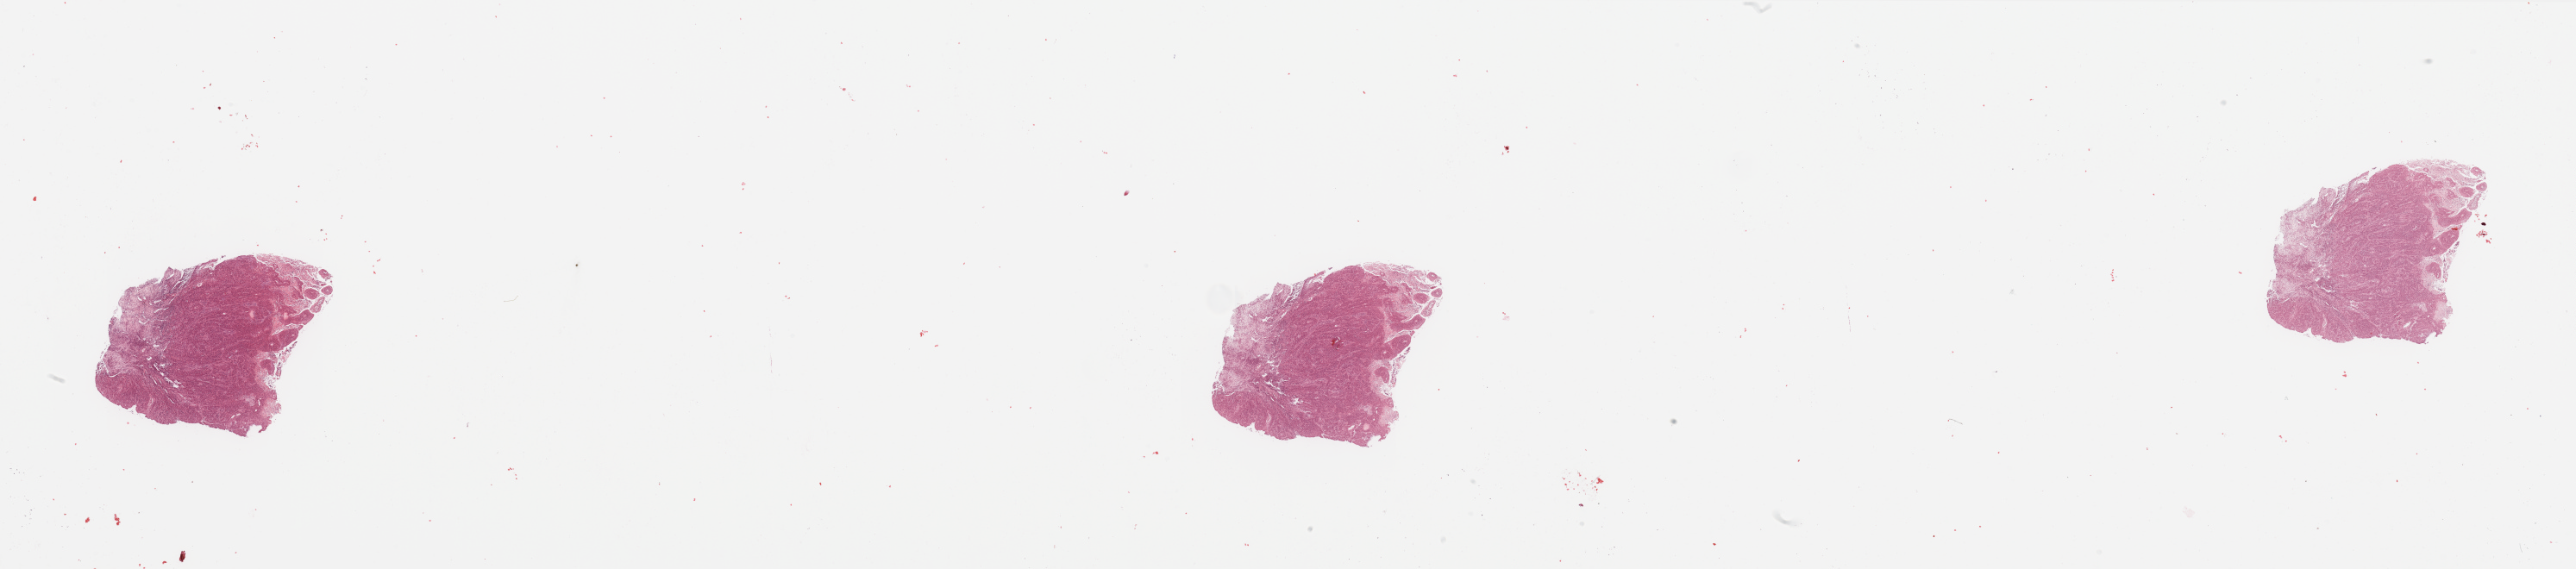
Whole-slide histology image, H&E-stained, a low-resolution overview of the entire scanned area, about 47.3 x 10.4 mm, tumour tissue sample, sampled site: floor of mouth. Patient: male, age 61 years. Histologic grade: G3 (poorly differentiated). Slide review estimates, as recorded: tumour nuclei 85%, necrosis 10%.
- primary tumour site (as recorded): oral cavity
- AJCC pathologic stage: IVB
- diagnosis: Squamous cell carcinoma, NOS (floor of mouth, NOS)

========

• [Activity] In the listing, find all lines with the string "mouth" and copy them.

• [Answer area]
Whole-slide histology image, H&E-stained, a low-resolution overview of the entire scanned area, about 47.3 x 10.4 mm, tumour tissue sample, sampled site: floor of mouth. Patient: male, age 61 years. Histologic grade: G3 (poorly differentiated). Slide review estimates, as recorded: tumour nuclei 85%, necrosis 10%.
- diagnosis: Squamous cell carcinoma, NOS (floor of mouth, NOS)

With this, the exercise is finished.